**Activity:** Check each line of the entries below for the word "Silkscreen" and state only how many lines have it.

**Entries supplied:**
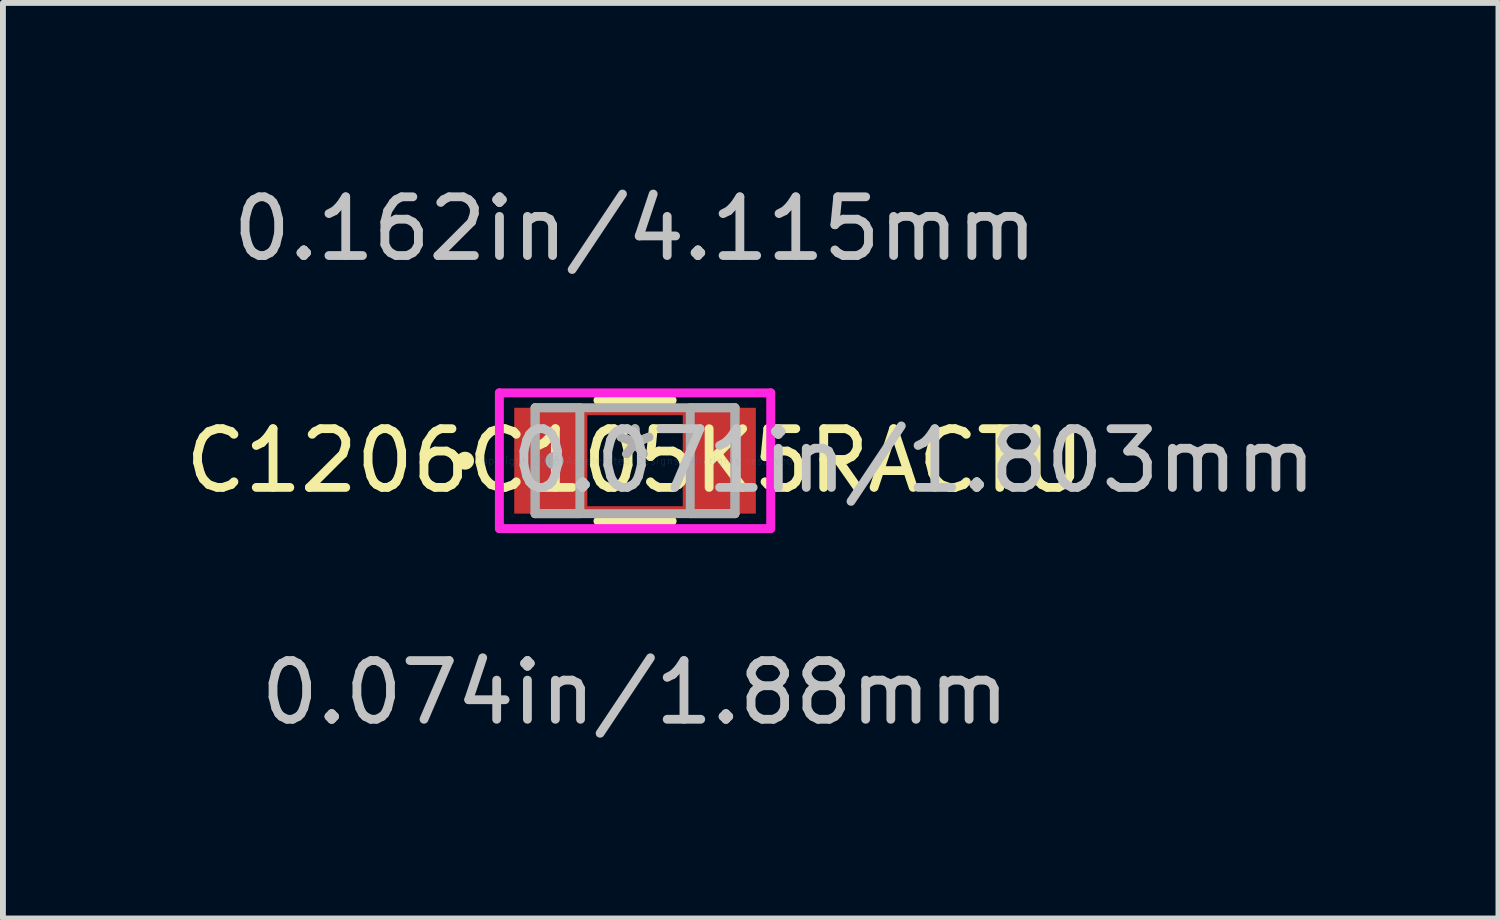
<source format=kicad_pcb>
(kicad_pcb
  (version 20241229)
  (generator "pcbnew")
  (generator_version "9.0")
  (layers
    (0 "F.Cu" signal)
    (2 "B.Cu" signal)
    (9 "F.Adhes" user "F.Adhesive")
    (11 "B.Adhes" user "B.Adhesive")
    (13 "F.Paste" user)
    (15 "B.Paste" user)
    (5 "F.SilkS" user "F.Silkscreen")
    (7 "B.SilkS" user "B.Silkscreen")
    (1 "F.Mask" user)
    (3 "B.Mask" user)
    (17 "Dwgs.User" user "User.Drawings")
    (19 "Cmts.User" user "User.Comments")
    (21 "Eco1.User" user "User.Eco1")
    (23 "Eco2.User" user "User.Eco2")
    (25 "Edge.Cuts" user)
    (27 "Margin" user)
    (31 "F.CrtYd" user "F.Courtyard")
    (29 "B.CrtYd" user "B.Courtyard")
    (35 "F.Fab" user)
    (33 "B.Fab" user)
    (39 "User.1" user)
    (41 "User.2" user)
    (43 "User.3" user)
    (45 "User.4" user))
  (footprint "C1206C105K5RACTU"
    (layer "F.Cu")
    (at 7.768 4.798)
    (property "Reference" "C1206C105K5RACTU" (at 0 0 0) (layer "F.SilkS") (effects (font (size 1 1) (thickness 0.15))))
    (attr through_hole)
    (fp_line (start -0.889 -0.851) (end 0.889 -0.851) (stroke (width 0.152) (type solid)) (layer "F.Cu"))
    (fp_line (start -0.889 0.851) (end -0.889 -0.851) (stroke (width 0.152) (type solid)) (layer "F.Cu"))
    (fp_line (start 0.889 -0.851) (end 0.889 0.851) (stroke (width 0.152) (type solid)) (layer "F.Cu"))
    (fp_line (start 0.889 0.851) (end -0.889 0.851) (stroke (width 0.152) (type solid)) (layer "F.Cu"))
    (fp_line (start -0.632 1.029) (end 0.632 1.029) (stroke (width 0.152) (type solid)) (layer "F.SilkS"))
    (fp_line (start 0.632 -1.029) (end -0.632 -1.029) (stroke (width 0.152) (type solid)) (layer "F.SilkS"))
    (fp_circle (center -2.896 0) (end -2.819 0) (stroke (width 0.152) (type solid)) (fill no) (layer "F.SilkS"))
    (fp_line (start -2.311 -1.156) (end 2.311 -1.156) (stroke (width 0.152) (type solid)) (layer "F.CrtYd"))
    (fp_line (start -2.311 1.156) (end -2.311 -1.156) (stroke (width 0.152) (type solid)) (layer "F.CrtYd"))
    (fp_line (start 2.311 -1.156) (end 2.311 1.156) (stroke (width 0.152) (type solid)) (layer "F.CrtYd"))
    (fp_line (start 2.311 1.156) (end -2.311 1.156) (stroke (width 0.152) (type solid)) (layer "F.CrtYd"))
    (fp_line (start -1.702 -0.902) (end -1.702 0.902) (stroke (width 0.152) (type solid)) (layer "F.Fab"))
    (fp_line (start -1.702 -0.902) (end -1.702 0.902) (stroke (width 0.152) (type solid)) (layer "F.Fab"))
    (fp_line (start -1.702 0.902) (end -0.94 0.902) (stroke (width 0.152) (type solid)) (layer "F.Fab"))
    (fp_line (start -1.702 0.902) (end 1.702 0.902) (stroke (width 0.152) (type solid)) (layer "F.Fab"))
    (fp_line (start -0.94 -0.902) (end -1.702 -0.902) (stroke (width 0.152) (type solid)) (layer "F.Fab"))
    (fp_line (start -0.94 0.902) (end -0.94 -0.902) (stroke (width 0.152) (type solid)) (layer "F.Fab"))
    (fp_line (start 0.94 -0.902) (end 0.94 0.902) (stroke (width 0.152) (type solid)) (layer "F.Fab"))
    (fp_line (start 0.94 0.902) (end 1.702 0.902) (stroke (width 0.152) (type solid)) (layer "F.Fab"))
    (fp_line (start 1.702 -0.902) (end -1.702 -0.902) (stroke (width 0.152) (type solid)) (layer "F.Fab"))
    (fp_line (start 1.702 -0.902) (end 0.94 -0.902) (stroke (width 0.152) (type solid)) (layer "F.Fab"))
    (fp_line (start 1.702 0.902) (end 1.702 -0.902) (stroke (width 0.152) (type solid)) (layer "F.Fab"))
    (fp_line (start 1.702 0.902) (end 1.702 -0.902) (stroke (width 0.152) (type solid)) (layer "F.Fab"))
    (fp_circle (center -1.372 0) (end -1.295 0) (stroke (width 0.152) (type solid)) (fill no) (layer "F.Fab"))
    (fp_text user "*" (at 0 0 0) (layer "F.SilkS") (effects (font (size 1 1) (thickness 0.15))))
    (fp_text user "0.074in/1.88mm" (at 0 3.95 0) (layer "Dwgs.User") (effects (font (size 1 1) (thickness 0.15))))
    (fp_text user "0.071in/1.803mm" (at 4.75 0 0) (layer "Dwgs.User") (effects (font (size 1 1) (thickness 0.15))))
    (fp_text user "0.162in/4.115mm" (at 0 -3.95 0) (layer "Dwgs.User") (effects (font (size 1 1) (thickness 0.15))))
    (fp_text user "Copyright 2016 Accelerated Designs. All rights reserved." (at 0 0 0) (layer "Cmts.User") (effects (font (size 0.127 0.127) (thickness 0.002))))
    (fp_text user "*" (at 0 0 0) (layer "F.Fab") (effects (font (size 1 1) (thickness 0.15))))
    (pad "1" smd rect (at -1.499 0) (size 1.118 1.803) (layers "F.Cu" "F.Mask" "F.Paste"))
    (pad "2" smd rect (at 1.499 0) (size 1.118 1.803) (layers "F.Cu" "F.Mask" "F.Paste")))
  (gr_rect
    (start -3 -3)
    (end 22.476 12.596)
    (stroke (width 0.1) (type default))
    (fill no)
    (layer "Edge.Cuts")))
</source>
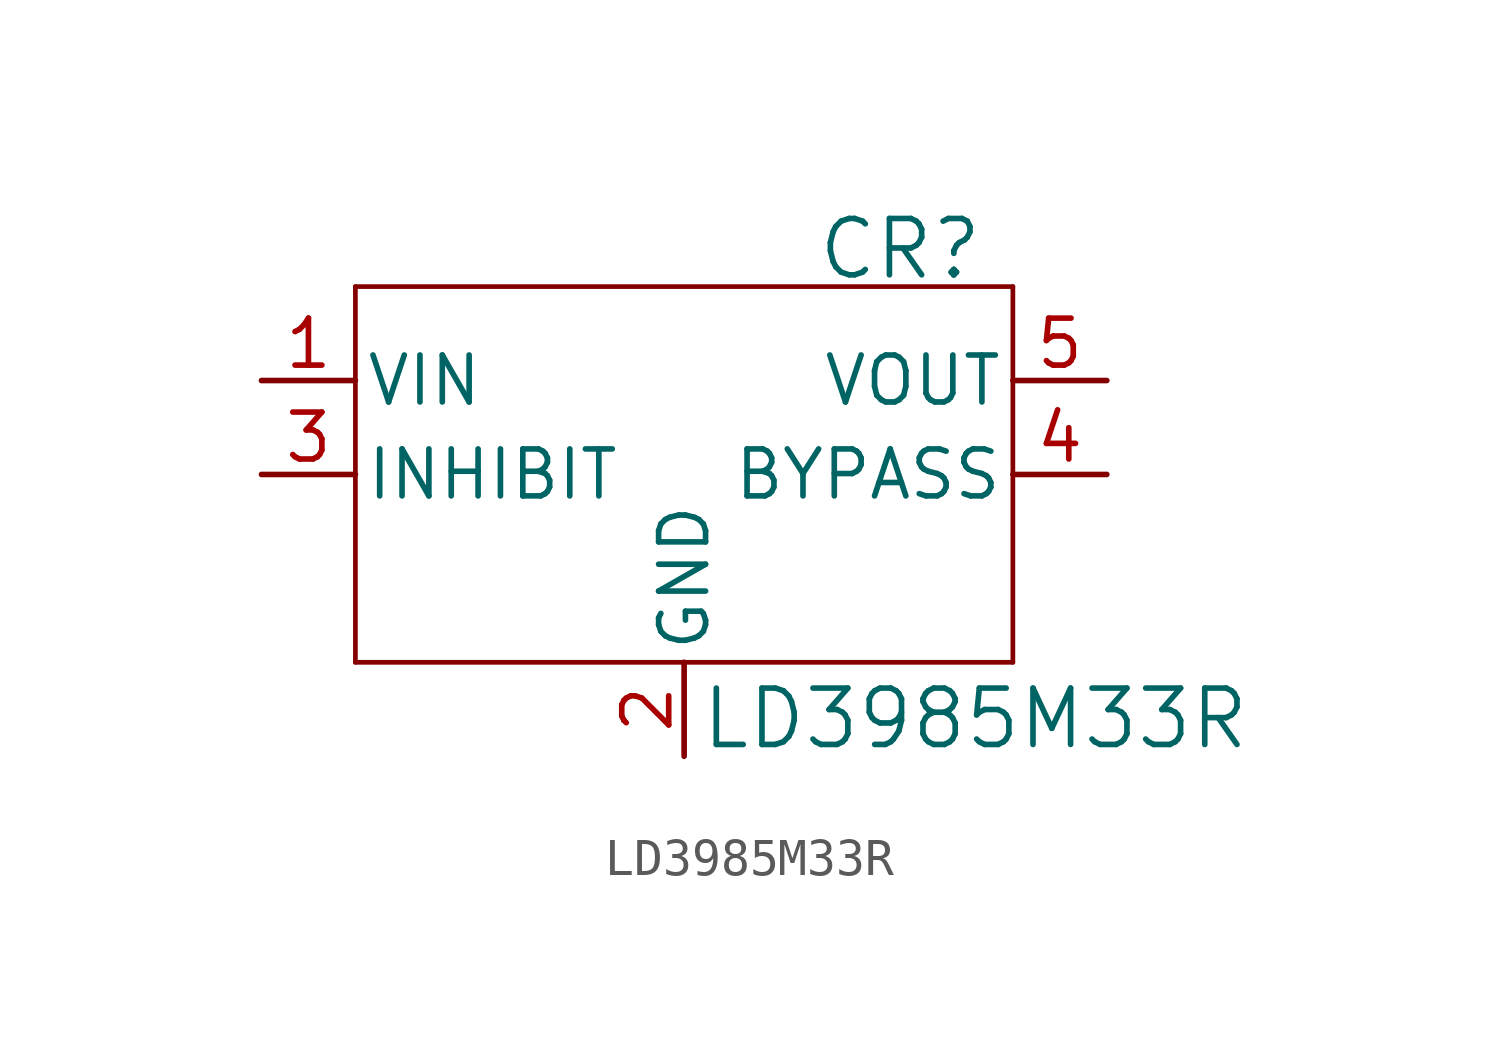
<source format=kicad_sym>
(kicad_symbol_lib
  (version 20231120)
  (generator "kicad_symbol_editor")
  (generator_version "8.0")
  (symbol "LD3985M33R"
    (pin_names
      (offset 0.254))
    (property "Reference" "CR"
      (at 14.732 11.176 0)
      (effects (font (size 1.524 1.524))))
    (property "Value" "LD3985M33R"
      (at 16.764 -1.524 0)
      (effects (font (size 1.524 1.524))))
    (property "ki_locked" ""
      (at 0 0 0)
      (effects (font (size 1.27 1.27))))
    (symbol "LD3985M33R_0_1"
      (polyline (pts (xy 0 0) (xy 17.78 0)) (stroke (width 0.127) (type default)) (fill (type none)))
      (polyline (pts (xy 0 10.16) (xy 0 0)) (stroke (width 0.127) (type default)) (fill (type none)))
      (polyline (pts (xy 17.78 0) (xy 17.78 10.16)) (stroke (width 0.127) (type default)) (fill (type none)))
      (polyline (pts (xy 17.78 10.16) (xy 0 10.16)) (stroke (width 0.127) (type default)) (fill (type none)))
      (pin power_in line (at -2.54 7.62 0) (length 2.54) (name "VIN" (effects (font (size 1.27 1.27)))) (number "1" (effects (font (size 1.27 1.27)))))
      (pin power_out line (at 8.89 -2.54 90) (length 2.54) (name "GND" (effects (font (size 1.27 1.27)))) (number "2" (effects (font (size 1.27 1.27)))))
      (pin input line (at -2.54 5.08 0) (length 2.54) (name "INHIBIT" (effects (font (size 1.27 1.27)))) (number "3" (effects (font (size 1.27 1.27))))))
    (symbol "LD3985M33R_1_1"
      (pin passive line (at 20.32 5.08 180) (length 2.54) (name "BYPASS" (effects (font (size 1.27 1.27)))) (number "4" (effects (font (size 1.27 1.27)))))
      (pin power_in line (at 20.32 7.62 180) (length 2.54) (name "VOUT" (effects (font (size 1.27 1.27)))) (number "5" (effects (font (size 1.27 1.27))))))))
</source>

**Exercise solution:** 2